Input should be read from standard input, although I recommend that you save inputs to files and redirect into your program for testing. Some students prefer to use file I/O in the program while they are developing the program (especially since most IDEs have poor support for providing input through standard input), but if you do this make sure you switch the input source back to standard input before submitting — the judging system will only provide input via standard input!

Your goal is to program this so that it takes less than \(5\) seconds to process its input and find the maximum \(R_1\) value. A reasonably fast processor (like those on our judging system) can easily run the \(\Theta(n^2)\) time algorithm in less than \(5\) seconds on inputs of \(10,000\) of fewer values. However, much larger than this and the \(\Theta(n^2)\) algorithm won’t be good enough.

Fortunately, for \(R_1\) there is a divide-and-conquer algorithm that will find the maximum \(R_1\) value in time \(O(n\lg n)\), allowing you to solve problems up to around \(n=500,000\) in less than 5 seconds. [Hint: this algorithms is basically the same as an algorithm given in Chapter 4 of the textbook. Once you see the connection, it’s just a matter of turning the book’s pseudocode into real code and making some minor adjustments.]

There are four problems you can (and should!) submit to on the judging system:

Problem 1 (MaxR1Small): [5 points] Your program should read the input data, then compute and print the maximum possible \(R_1\) value for this input. In this, the “small” version of the problem, all inputs will have \(n\leq 10,000\) and so the \(\Theta(n^2)\) time algorithm should be able to solve the problem. However, if you implement the faster \(O(n\lg n)\) time algorithm, it will work for this problem too!

Problem 2 (MaxR1Large): [10 points] This is the same as Problem 1, but inputs can get as large as \(n=500,000\) and so the \(\Theta(n^2)\) algorithm will not be able to pass these tests within the required time bound (under 5 seconds).

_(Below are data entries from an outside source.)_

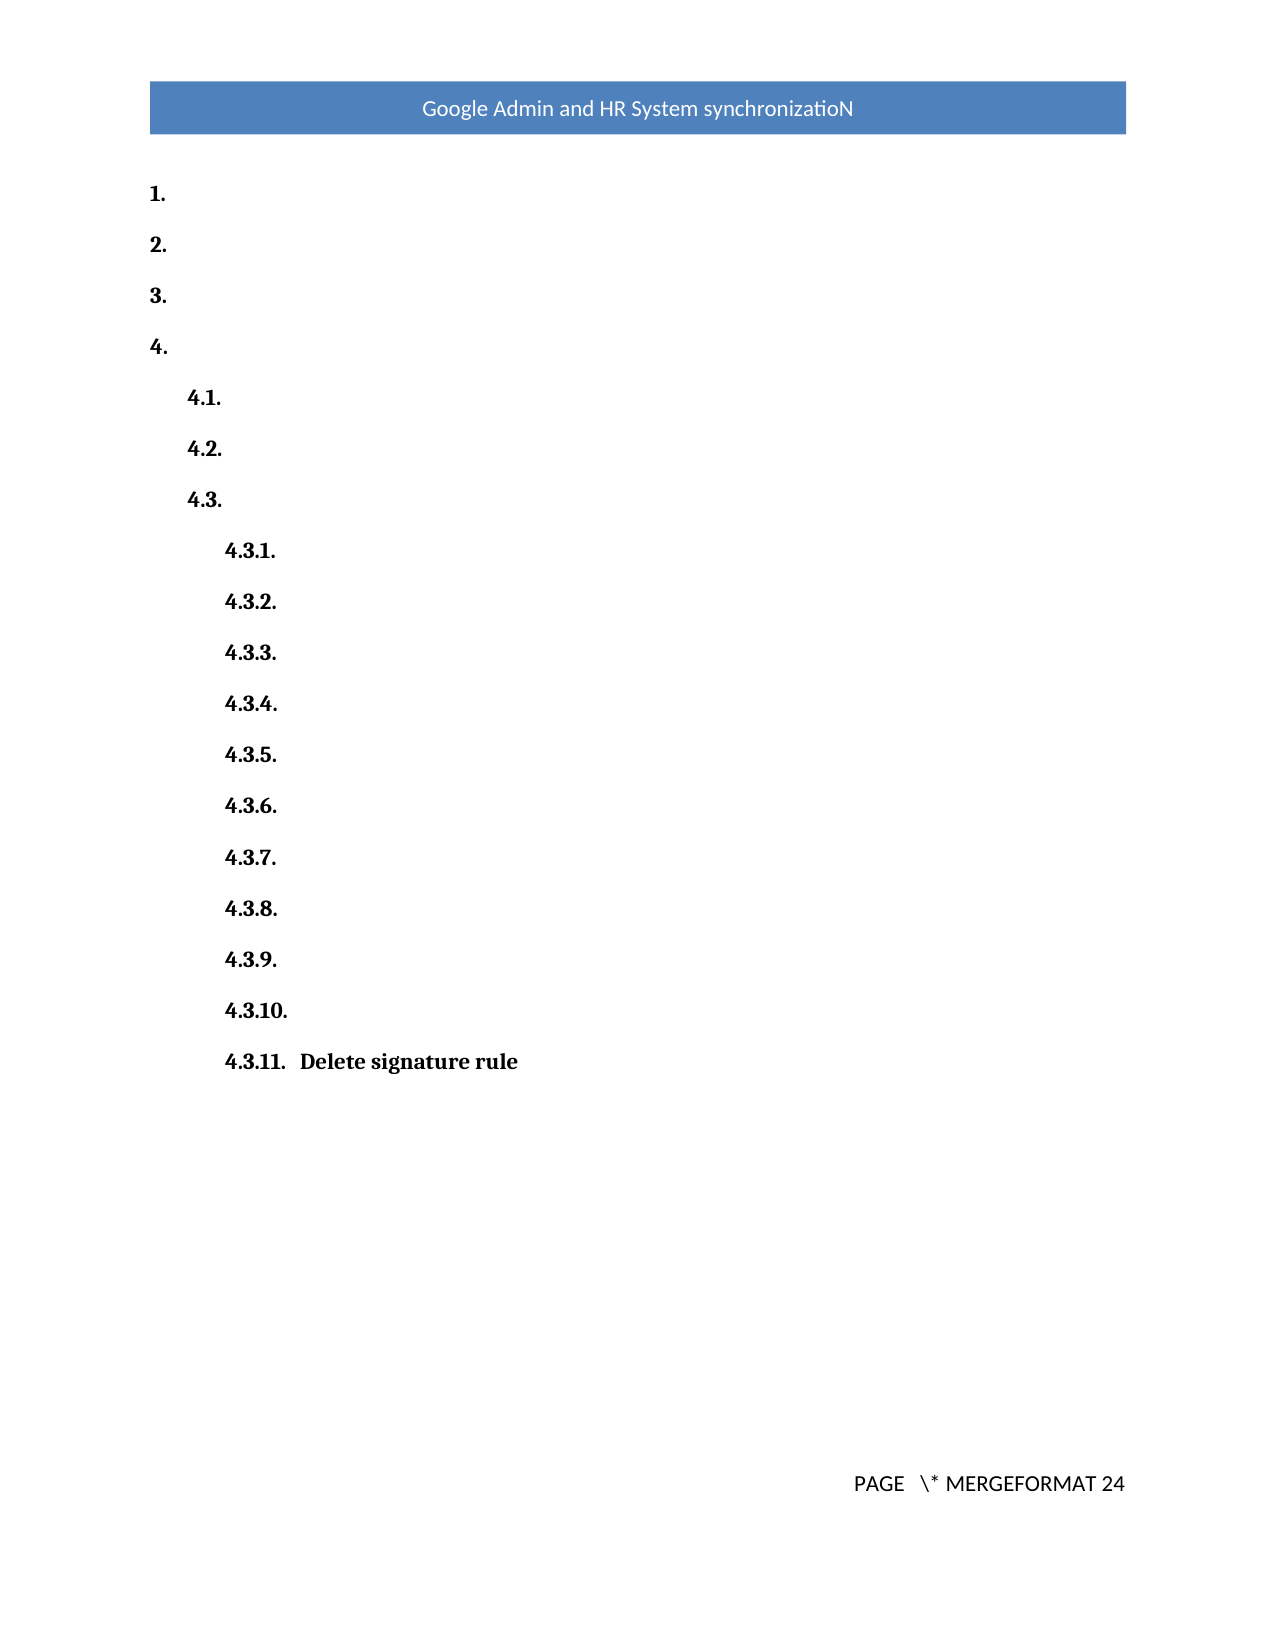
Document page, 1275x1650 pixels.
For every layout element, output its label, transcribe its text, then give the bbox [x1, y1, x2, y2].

subtitle Delete signature rule [225, 1048, 1125, 1075]
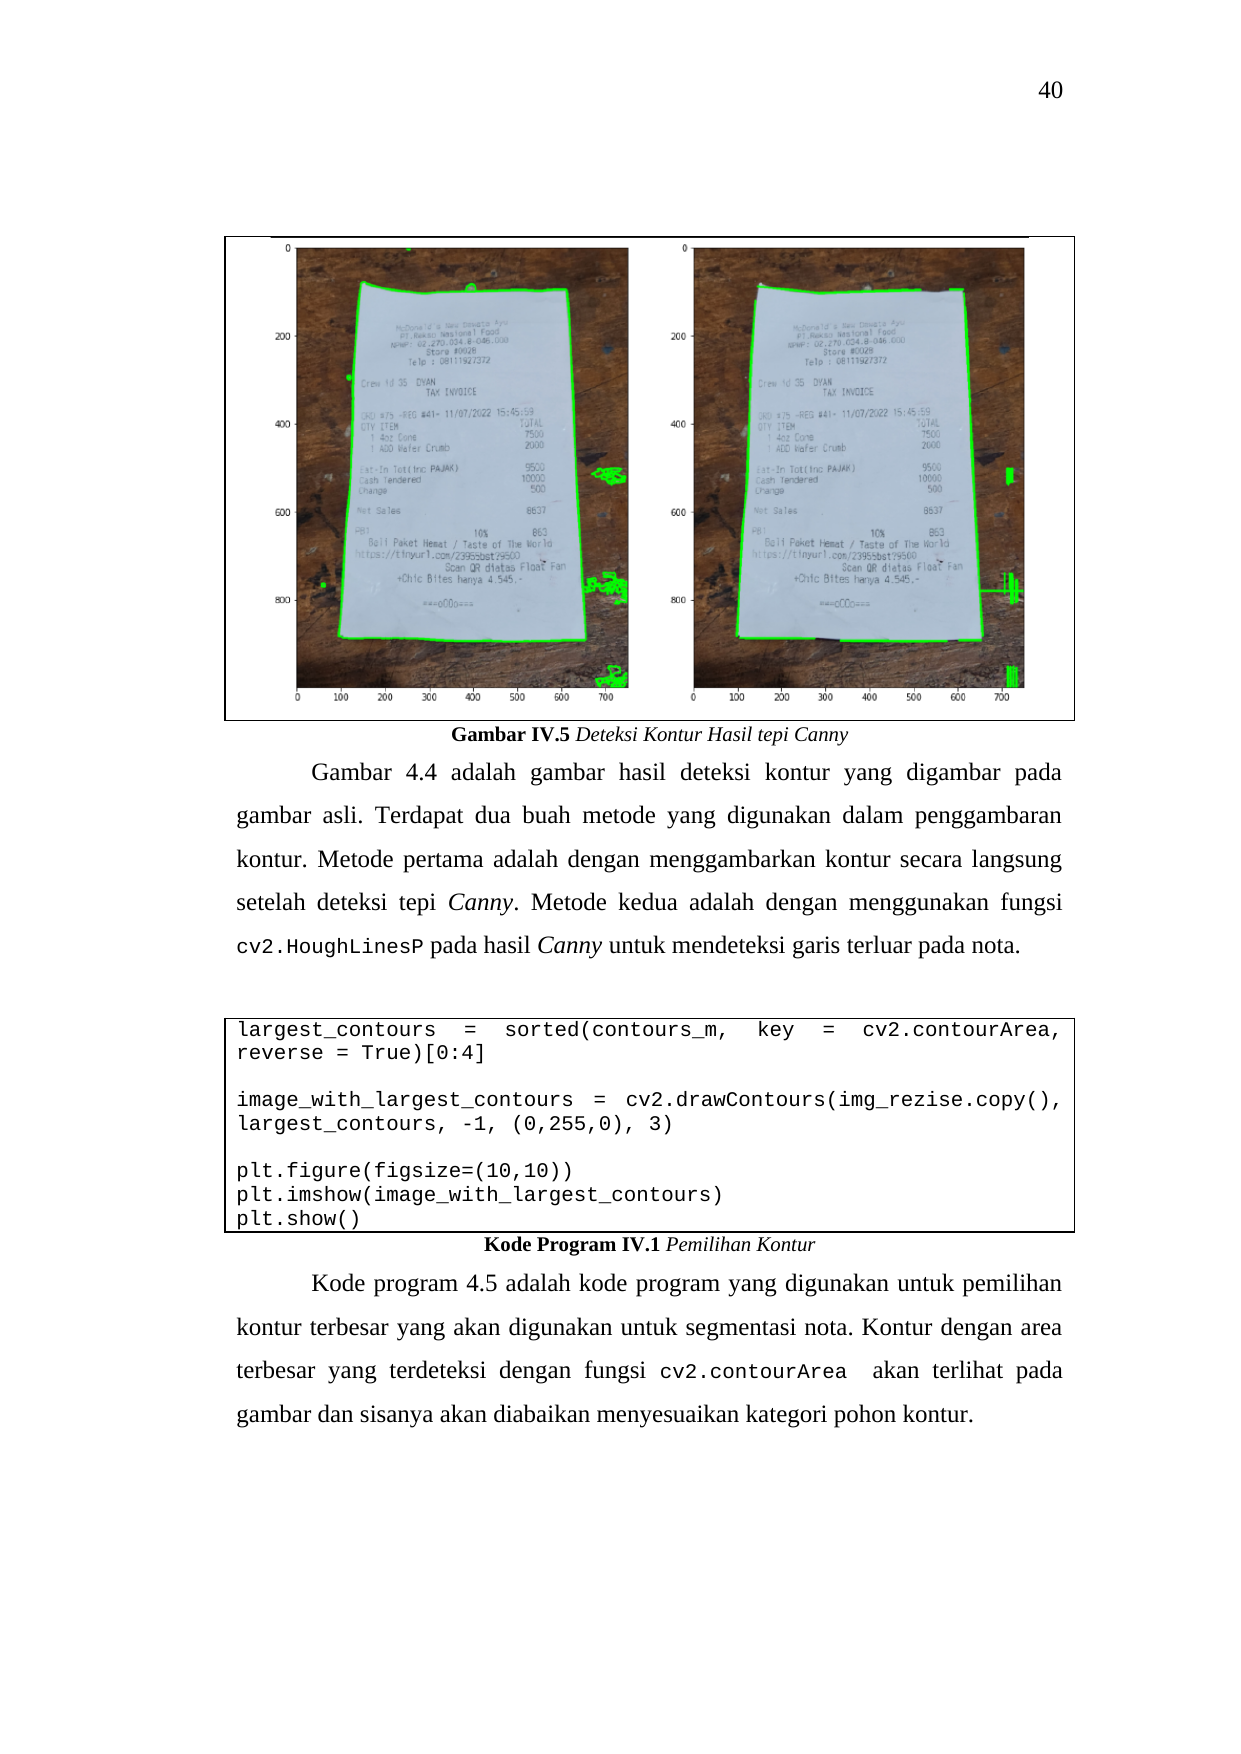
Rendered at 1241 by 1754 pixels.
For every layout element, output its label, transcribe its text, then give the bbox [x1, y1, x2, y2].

picture [270, 237, 1029, 708]
table_header largest_contours = sorted(contours_m, key = cv2.contourArea, reverse = True)[0:4] image_with_largest_contours = cv2.drawContours(img_rezise.copy(), largest_contours, -1, (0,255,0), 3) plt.figure(figsize=(10,10)) plt.imshow(image_with_largest_contours) plt.show() [226, 1019, 1074, 1231]
text Pemilihan Kontur [236, 1233, 1063, 1256]
table_header [226, 237, 1074, 720]
text Gambar 4.4 adalah gambar hasil deteksi kontur yang digambar pada gambar asli. Terdapat dua buah metode yang digunakan dalam penggambaran kontur. Metode pertama adalah dengan menggambarkan kontur secara langsung setelah deteksi tepi Canny. Metode kedua adalah dengan menggunakan fungsi cv2.HoughLinesP pada hasil Canny untuk mendeteksi garis terluar pada nota. [236, 757, 1063, 959]
text Kode program 4.5 adalah kode program yang digunakan untuk pemilihan kontur terbesar yang akan digunakan untuk segmentasi nota. Kontur dengan area terbesar yang terdeteksi dengan fungsi cv2.contourArea akan terlihat pada gambar dan sisanya akan diabaikan menyesuaikan kategori pohon kontur. [236, 1268, 1063, 1427]
text Deteksi Kontur Hasil tepi Canny [236, 721, 1063, 746]
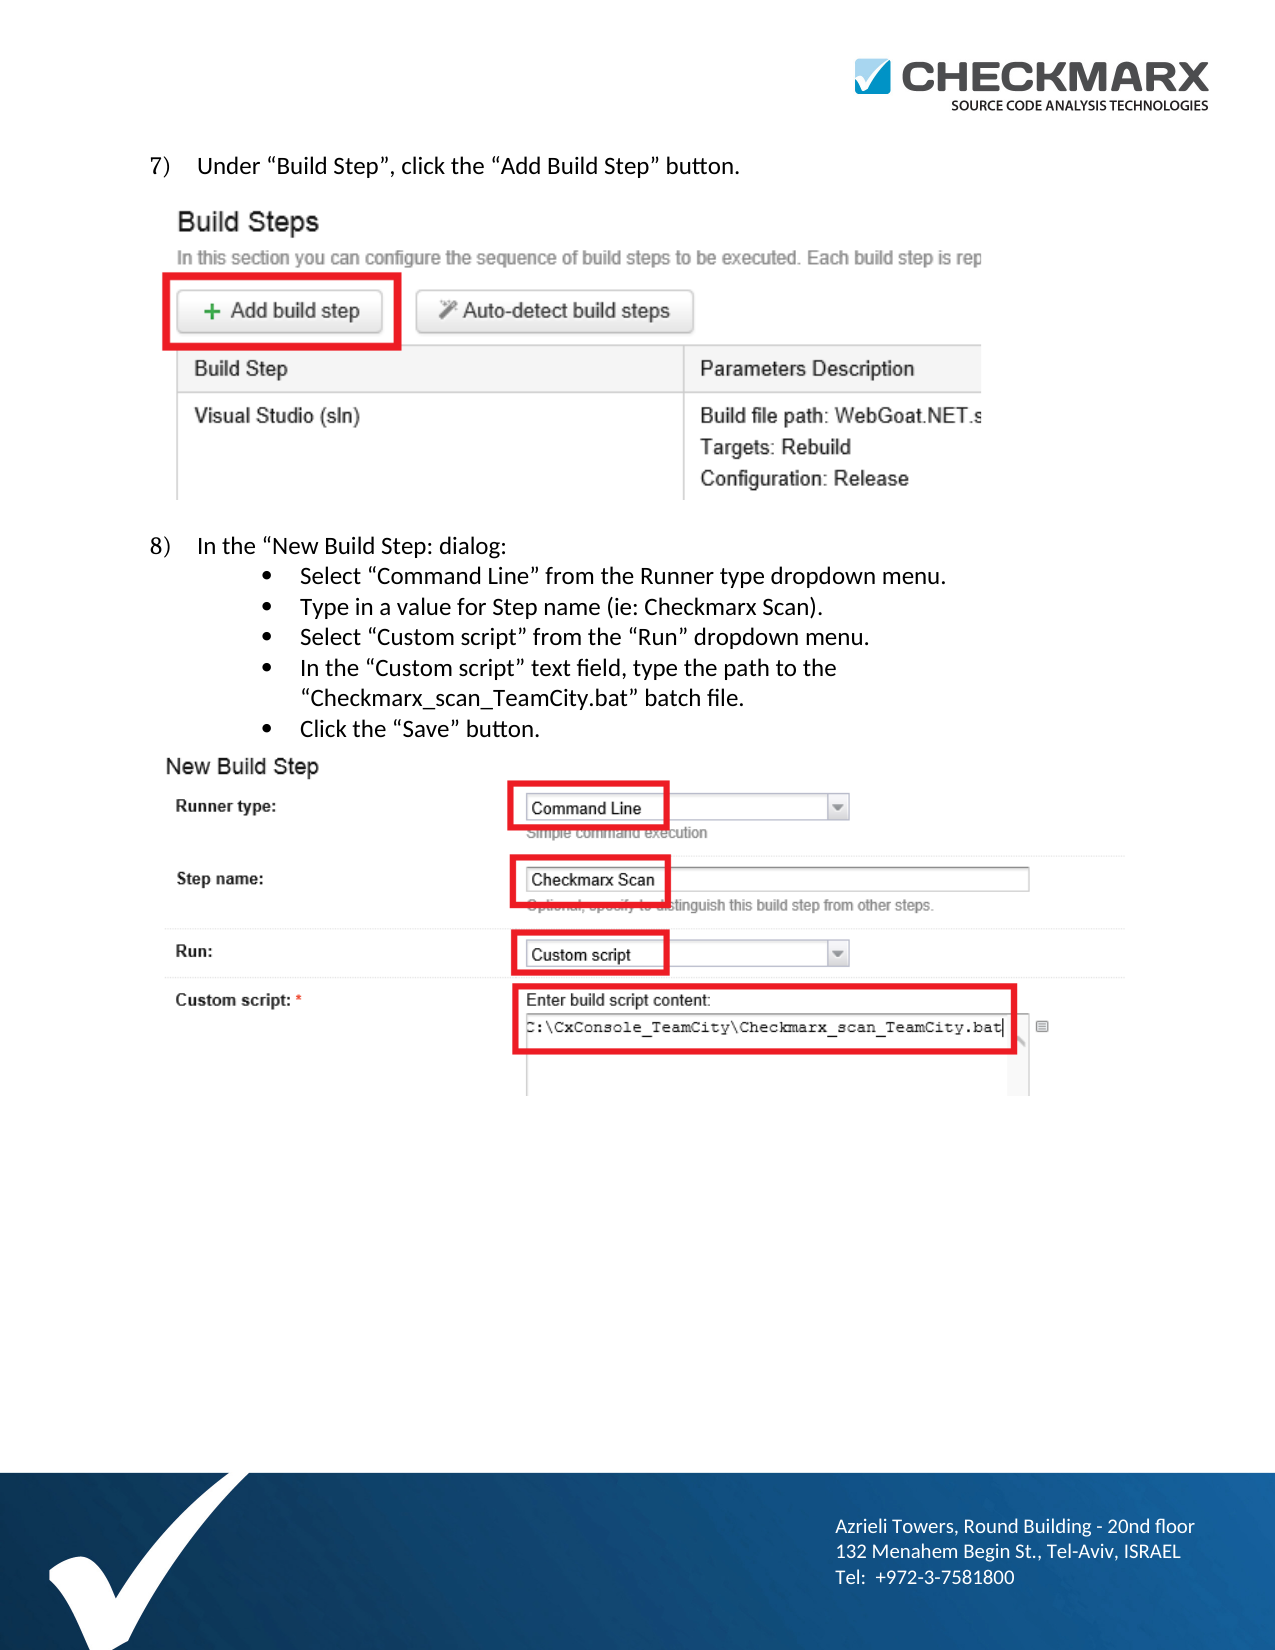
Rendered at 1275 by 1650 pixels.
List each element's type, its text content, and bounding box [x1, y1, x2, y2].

list Select “Command Line” from the Runner type dropdown menu. [262, 560, 1125, 591]
list Type in a value for Step name (ie: Checkmarx Scan). [262, 591, 1125, 621]
list In the “New Build Step: dialog: [150, 530, 1125, 560]
list Under “Build Step”, click the “Add Build Step” button. [150, 150, 1125, 181]
picture [0, 0, 1275, 1650]
list Click the “Save” button. [262, 713, 1125, 743]
list In the “Custom script” text field, type the path to the “Checkmarx_scan_TeamCity.bat” batch file. [262, 652, 1125, 713]
list Select “Custom script” from the “Run” dropdown menu. [262, 621, 1125, 652]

Problem 3 (MaxR2Small): [5 points] For Problems 3 and 4, we use a different metric, based on the idea that “data is only as good as its least-reliable value.” To put that in practice, for any sequence of values the minimum reliability value is found and then it is multiplied by the number of values. In other words,

\[ R_2( \langle x_i, x_{i+1},\ldots, x_j\rangle ) = (j-i+1)\cdot\min_{k\in\{i,\ldots,j\}} (x_k - 50) . \]

Example: For the sample input above, the subsequence that maximizes the \(R_2\) metric is \(\langle x_4,x_5\rangle = \langle 60,55\rangle\), with \(R_2\) value \(10\). The values immediately before and after this subsequence have low reliability ratings, so including them would reduce \(R_2\) a lot, even through you are including more values. However, if the “42” were changed to “55”, then that value would be included, bringing the \(R_2\) value up to \(15\).

The input for this program is the same as all the others, but the program should print out the maximum possible \(R_2\) value. For Problem 3, inputs will be “small,” with \(n\leq 10,000\).

Problem 4 (MaxR2Large): [5 points] This is the same as Problem 3, but inputs can get as large as \(n=500,000\) and so the \(\Theta(n^2)\) algorithm will not be able to pass these tests within the required time bound (under 5 seconds). There is an \(O(n\lg n)\) time divide-and-conquer algorithm for maximizing \(R_2\), but it’s not in the book so you’ll have to be clever and figure it out!